Hi just wanting feedback on the bungee training aid, any good? Was looking at a harbridge but the bungees cheaper lol


----------



## ILuvCowparsely (26 April 2013)

Yes i have one  I use it  from time to time when horse not behaving

 I like it and find it effective


----------



## Goldenstar (26 April 2013)

Yes I use them at times .
I lunge in them and sometimes use them for riding .
They are good value and useful to have in the tack room.


----------



## Rebels (26 April 2013)

I use them as part of a large range of lunge equipment and find them very useful. Its the only thing one will settle in having taken exception to everything else, she has less to fight with and more freedom so works sweetly.


----------



## pony&cow (26 April 2013)

i find it great for getting my  horse to work long and low, i clip it between her legs on the girth D ring.


----------



## GlamourPuss86 (26 April 2013)

I love mine. Can clip to the girth between the legs on on the girth buckles (i prefer that way)


----------



## Patterdale (26 April 2013)

I hate them. 
They teach horses to lean, you can't 'give' with them and I think it's lazy schooling. But each to their own


----------



## ellie11987 (26 April 2013)

Patterdale said:



			I hate them. 
They teach horses to lean, you can't 'give' with them and I think it's lazy schooling. But each to their own
		
Click to expand...

Agreed!


----------



## Goldenstar (26 April 2013)

Then can only lean if they are too tight they also don't really lean they fix which is not the same thing they should be loose with no pressure unless the horse raises its head.
In a perfect world no horse would need to be ridden in one but it has helped me with a couple of reschooling projects.


----------



## Rebels (26 April 2013)

Agree with Goldenstar, the two i use it have sacroiliac issues and the bungee works best on them. They move forwards freely and i ensure they track up plus it doesn't have to fixed between the forelegs, it can go higher.


----------



## chapper (26 April 2013)

Thanks guys, it's for lunging as my boy just goes round with head in the air!lol! He hates side reins so was looking for something little softer just to help encourage him to work in some sort of outline


----------



## Kadastorm (26 April 2013)

I find them useful for my pony who can school nicely but he can also be an argumentative ******. he was out of work for a bit and came back in being argumentative, now i use it every now and again to get him to accept a contact and work into it. 

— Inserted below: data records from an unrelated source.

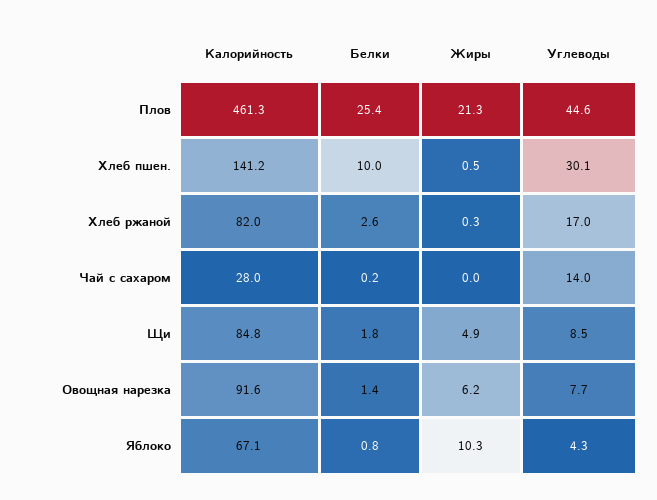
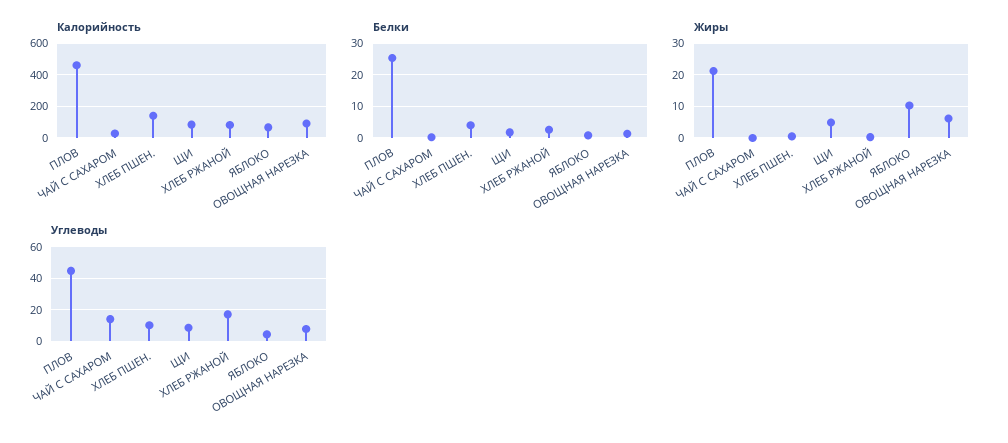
  {
    "Калорийность": {
      "Плов": 461.3,
      "Хлеб пшен.": 141.2,
      "Хлеб ржаной": 82,
      "Чай с сахаром": 28,
      "Щи": 84.8,
      "Овощная нарезка": 91.6,
      "Яблоко": 67.1
    },
    "Белки": {
      "Плов": 25.4,
-     "Хлеб пшен.": 10,
+     "Хлеб пшен.": 4,
      "Хлеб ржаной": 2.6,
      "Чай с сахаром": 0.2,
      "Щи": 1.8,
      "Овощная нарезка": 1.4,
      "Яблоко": 0.8
    },
    "Жиры": {
      "Плов": 21.3,
      "Хлеб пшен.": 0.5,
      "Хлеб ржаной": 0.3,
      "Чай с сахаром": 0,
      "Щи": 4.9,
      "Овощная нарезка": 6.2,
      "Яблоко": 10.3
    },
    "Углеводы": {
      "Плов": 44.6,
-     "Хлеб пшен.": 30.1,
+     "Хлеб пшен.": 10,
      "Хлеб ржаной": 17,
      "Чай с сахаром": 14,
      "Щи": 8.5,
      "Овощная нарезка": 7.7,
      "Яблоко": 4.3
    }
  }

It has its uses but shouldnt be used constantly.


----------



## Orchardbeck (27 April 2013)

I have one and used it a couple of times but my horse didn't seem to like it at the time. I'd quite like to try it again, but the toggle adjuster seems to have got stuck right at the end and I can't push the loop back through! I guess they aren't that expensive, its just annoying to have to buy another one. Unless anyone has any ideas of how to work it back through...


----------



## Goldenstar (27 April 2013)

Orchardbeck said:



			I have one and used it a couple of times but my horse didn't seem to like it at the time. I'd quite like to try it again, but the toggle adjuster seems to have got stuck right at the end and I can't push the loop back through! I guess they aren't that expensive, its just annoying to have to buy another one. Unless anyone has any ideas of how to work it back through...
		
Click to expand...

Get a fine screwdriver and work it through then pull on it.


----------



## dark_prince (27 April 2013)

Patterdale said:



			I hate them. 
They teach horses to lean, you can't 'give' with them and I think it's lazy schooling. But each to their own
		
Click to expand...

Agree. I know someone that uses it and her horse ridiculously over bends to get away from it.


----------



## Oscar (27 April 2013)

Like any gadget, they have their place and are as good or as bad as the person who fits it. Used correctly it can encourage a soft outline.


----------